(INSTRUCTIONS FOR THE TASK) Can you pick up the blog post on mobile data billing and femtocell traffic caps after its final sentence and carry it forward?

(EXTRACT TO READ)
--- begin ---

If mobile data billing takes too long to change, device-based intelligence will fill the gap

Posted on 01:01 by Unknown
My recent posts have discussed the issue of femto-originated data traffic being charged against the same caps and policies as macro traffic. I think that this is likely to be seen negatively by many consumers - it is fundamentally unjustifiable, as the cost-bases are so different.

It reminds me of one of the problems with many implementations of earlier voice FMC services such as UMA or VCC - where a mobile call is terminated via WiFi and the user's own fixed broadband network rather than the inbound operator's cellular infrastructure, the justification for keeping the call termination wholesale fees the same diminish. In that case, the customer (and the originating operator) is paying not just for a network it's not using, but for spectrum as well.

The problem is that it's very difficult for billing and rating engines to take account of cost differentials involved in a given call or data stream - not least because most operators don't really have neat and accurate per-min or per-MB costs, and it can vary according to lots of specific circumstances. The cost of connecting to a voicemail server is different to connecting to a phone; the cost of a call in a rural area is different to a city centre and so on.

So operators just take a broad average, reflected in the retail and wholesale prices and hope that people don't nit-pick too much - at least not so much that the regulator gets involved.

While I think that's fair enough - we're never going to get precise cost-based pricing even if we want it - it doesn't excuse the most *egregious* examples of iniquity. The femto vs. WiFi traffic against mobile data cap issue does seem pretty egregious, because there's an immediate A-to-B comparison available to the end user.

The industry spends a huge amount of time telling us that "customers don't care what technology they use, they just want to get connected". Which is fine, but only if there's no glarig differences in price and performance.

This comes back to my assertion that there is a need for holistic approaches to mobile data traffic management - combining all the various bits of the puzzle to offload / charge / optimise mobile traffic so that this type of head-smacking event and potential PR/loyalty disaster doesn't occur.

--- end ---

Collected data:
--- begin ---

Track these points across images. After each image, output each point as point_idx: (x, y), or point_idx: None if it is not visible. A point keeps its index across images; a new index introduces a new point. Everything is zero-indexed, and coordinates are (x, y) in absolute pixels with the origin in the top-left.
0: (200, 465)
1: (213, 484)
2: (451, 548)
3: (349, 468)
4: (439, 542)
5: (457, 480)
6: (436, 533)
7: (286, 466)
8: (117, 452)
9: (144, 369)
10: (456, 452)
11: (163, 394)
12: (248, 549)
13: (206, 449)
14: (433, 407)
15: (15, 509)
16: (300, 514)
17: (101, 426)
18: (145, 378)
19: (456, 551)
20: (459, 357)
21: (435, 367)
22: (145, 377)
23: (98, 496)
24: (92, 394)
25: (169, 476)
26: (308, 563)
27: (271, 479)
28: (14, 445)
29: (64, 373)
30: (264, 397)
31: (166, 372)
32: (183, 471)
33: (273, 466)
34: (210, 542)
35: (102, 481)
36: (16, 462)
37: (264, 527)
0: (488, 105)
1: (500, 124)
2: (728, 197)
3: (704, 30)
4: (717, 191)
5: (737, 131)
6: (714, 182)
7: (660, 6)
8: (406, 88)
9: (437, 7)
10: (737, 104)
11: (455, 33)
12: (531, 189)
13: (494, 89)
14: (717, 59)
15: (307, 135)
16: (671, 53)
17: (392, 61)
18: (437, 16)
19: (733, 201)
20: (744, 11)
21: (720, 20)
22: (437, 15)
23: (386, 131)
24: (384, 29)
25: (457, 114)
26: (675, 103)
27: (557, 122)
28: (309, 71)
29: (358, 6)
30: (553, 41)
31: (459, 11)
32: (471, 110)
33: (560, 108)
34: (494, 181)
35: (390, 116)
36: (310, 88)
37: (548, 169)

--- end ---

(OUTPUT FOR THIS EXERCISE)
Although we still haven't got a detailed comment from AT&T (and Vodafone does the same) about their billing system, it is not uncommon for any major changes to take a considerably long time to implement. That's especially true in cases, such as here, where AT&T was also moving its whole system from flat-rate charging to tiered-and-capped. They may well have been aware of the femto vs. cap unfairness, but decided that it would take too long, or involve too much risk, to address that at the same time as the more general switch-over in policy and charging.

This situation is likely to be repeated throughout the data traffic management arena, in various scenarios. It is *theoretically* possible to hook various bits of the policy/charging/optimisation infrastructure up to the radio network, or other bits of the carrier's machinery. But it's not easy, it's not cheap, and it's not quick.

That leads me to think that there will have to be some short-term workarounds that are easier to implement. Top of my list is smart connection-management clients for smartphones and laptops, which have awareness of tariffs, data consumption and different access methods. "Are you sure you want to connect via the 3G femtocell? I can easily register with this nearby WiFi if you want free connectivity".

It will be interesting to see if the slowness of creating sensible end-to-end traffic management and billing priniciples in the OSS/BSS leads to the device intelligence taking the lead again. I'm tracking a number of infrastructure vendors who are looking more closely at the role of the device as a key actor in determining mobile data routing, and I suspect their collective work will pay off.